Behavior when changing Rasa models during a conversation?

What happens to an ongoing conversation when the Rasa server receives a REST API call to load a different model? Will all ongoing conversations stop or is there a smooth transition?

Ideally, you would run Rasa in a kubernetes cluster and while one instance is updating the model, conversations would continue to be served by other instances. Otherwise, a single instance will not respond while the model is being updated.

Thanks for the answer. I have several related questions though - it would be great if you can share your thoughts.

Does Kubernetes spawn the second service (pod) automatically because the first pod is unresponsive or do you mean I need to run the second pod all the time?

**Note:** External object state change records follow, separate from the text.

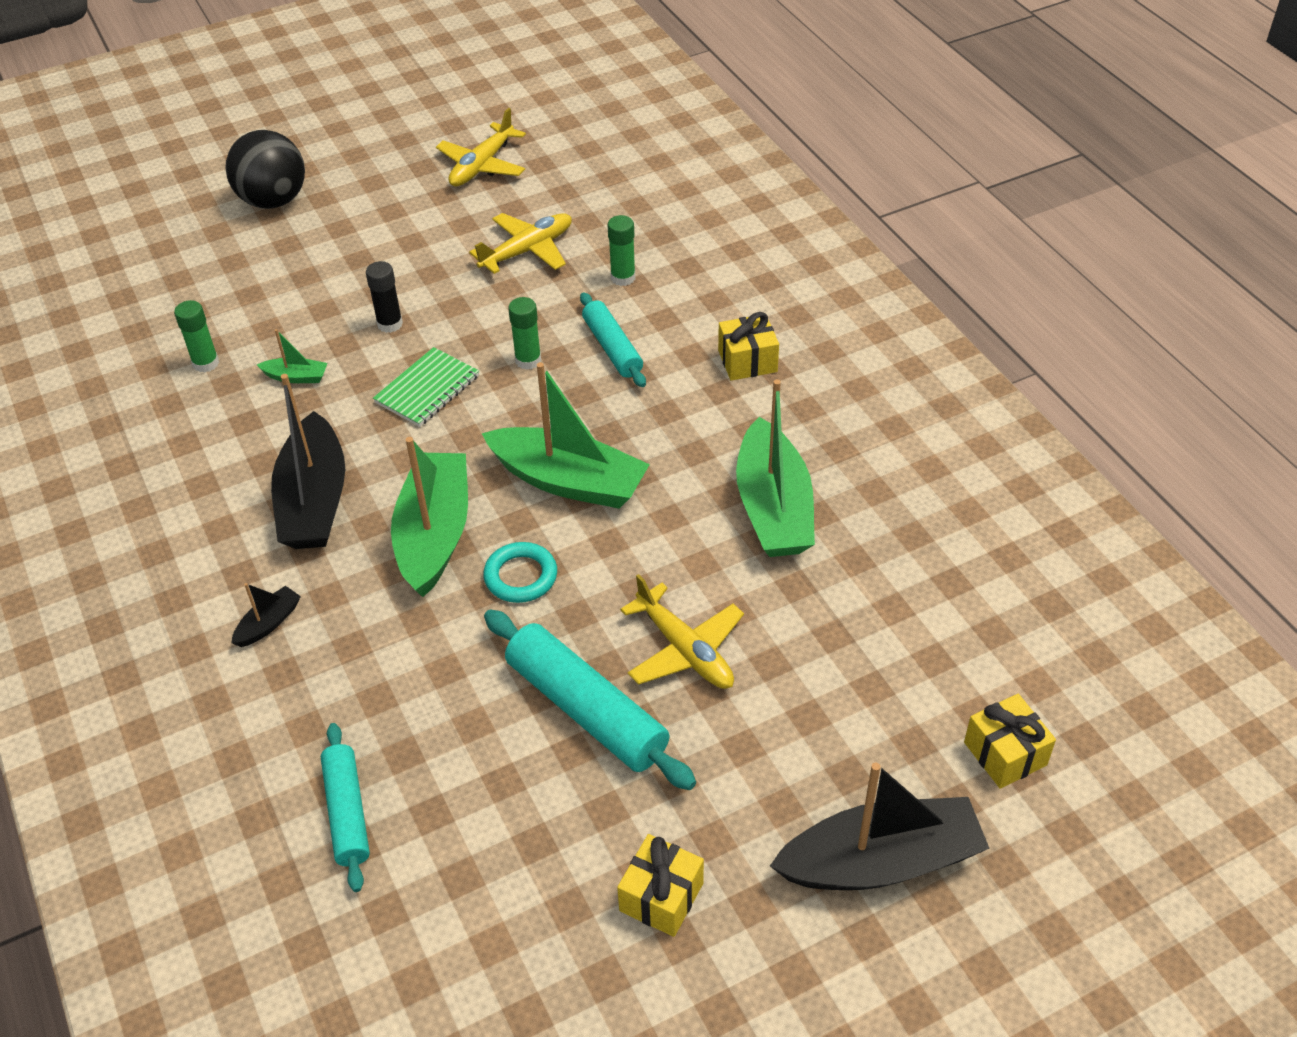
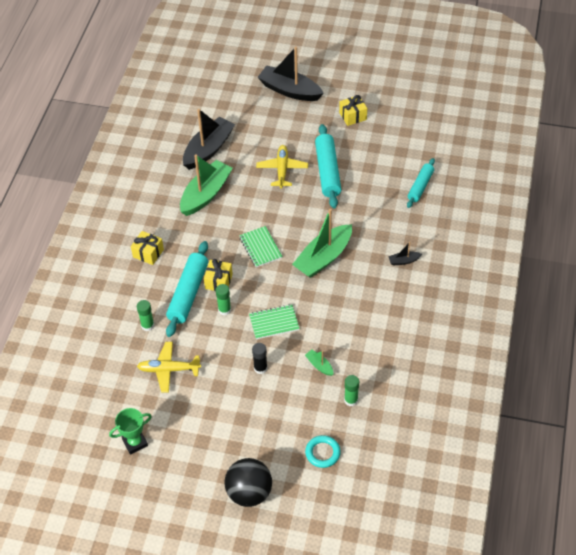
camera: 140 degrees left, 5 degrees up
black boat [271,374,345,549] -> black boat moved to [183,109,235,170]
yellow plane [436,108,526,186] -> green trophy [109,408,152,455]
green boat [481,362,650,509] -> green notebook [239,226,283,268]
turquoise ring [483,542,557,603] -> turquoise ring moved to [305,435,341,468]
turquoise rolling pin [580,292,646,387] -> turquoise rolling pin [166,241,208,337], size x1.59
yellow gift [964,694,1056,789] -> yellow gift moved to [204,259,233,291]

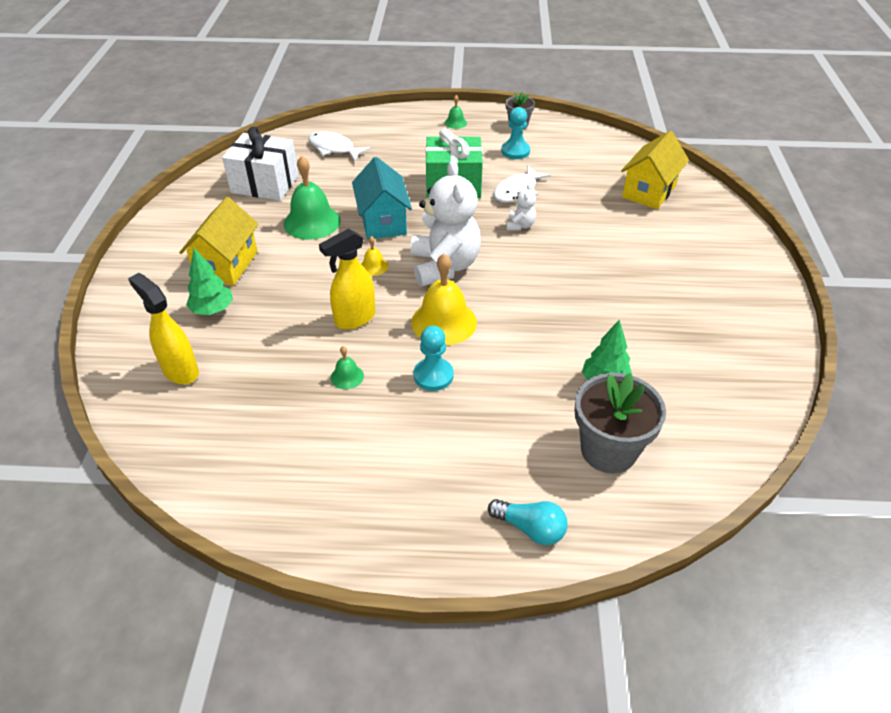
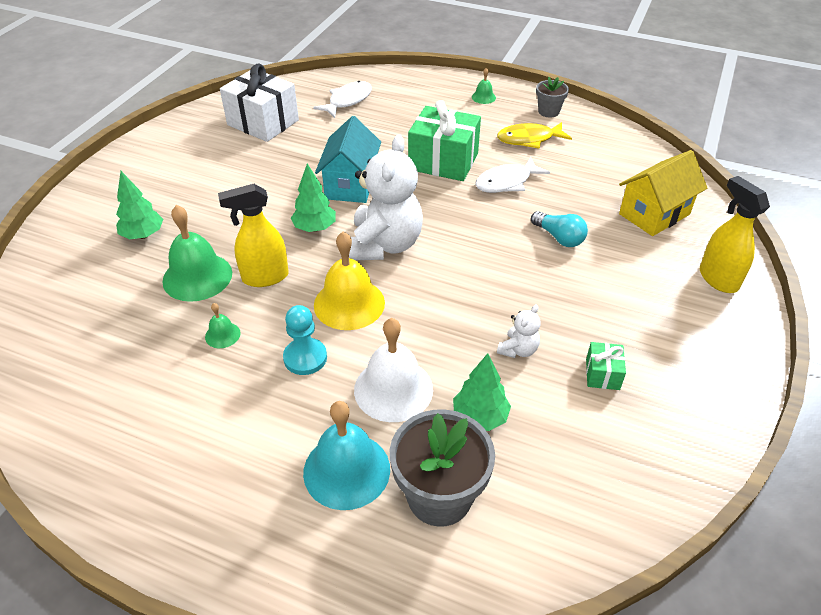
camera: 20 degrees right, 0 degrees up
yellow spray bottle [128,273,199,384] -> yellow spray bottle moved to [700,176,770,293]
yellow house [179,197,258,286] -> none
green bell [284,156,341,240] -> green bell moved to [162,205,232,302]
white fish [309,131,371,161] -> white fish turned 75 degrees clockwise [313,81,372,118]
yellow bell [361,236,388,276] -> green tree [291,164,336,232]
turquoise light bulb [488,499,568,545] -> turquoise light bulb moved to [531,211,588,247]
turquoise pawn [501,107,530,159] -> yellow fish [497,122,572,149]
white teddy bear [506,184,536,231] -> white teddy bear moved to [497,304,540,358]
none -> turquoise bell [303,401,390,510]
none -> white bell [354,318,433,422]
none -> green gift [586,342,626,390]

Will this setup work with an external model storage or does it require respawning pods with the new model a a mounted volume?

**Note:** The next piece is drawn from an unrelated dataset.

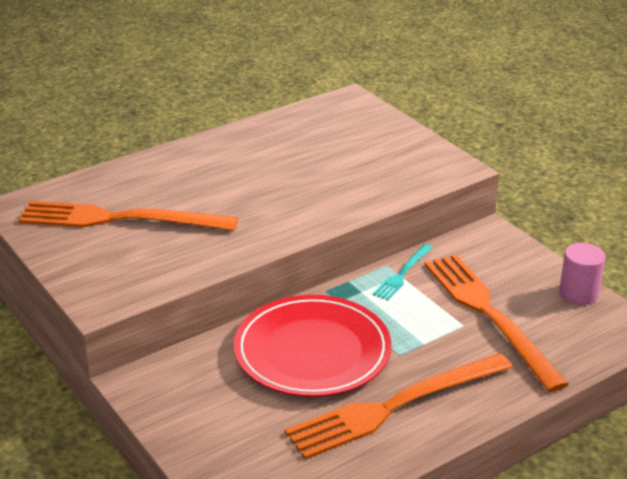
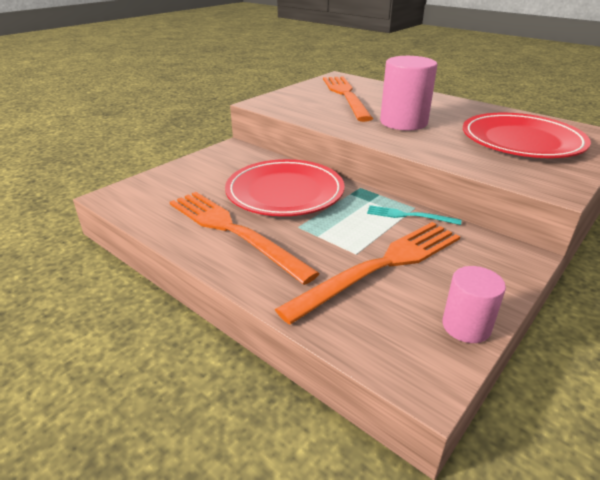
camera: 75 degrees right, 0 degrees up
none -> pink cylinder [380,56,437,131]
none -> red plate [463,113,591,158]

Will this setup require a lock store besides a tracker store?

Does Kubernetes spawn the second service (pod) automatically because the first pod is unresponsive or do you mean I need to run the second pod all the time?

There are multiple ways to do this in a kubernetes deployment. I’m most familiar with rolling updates but you could also use load balancing and use a liveness probe.

Will this setup work with an external model storage or does it require respawning pods with the new model a a mounted volume?

You can use external model storage and respawning pods depends on the method you choose to implement this.

Will this setup require a lock store besides a tracker store?

You always need a lock store, even with a single instance.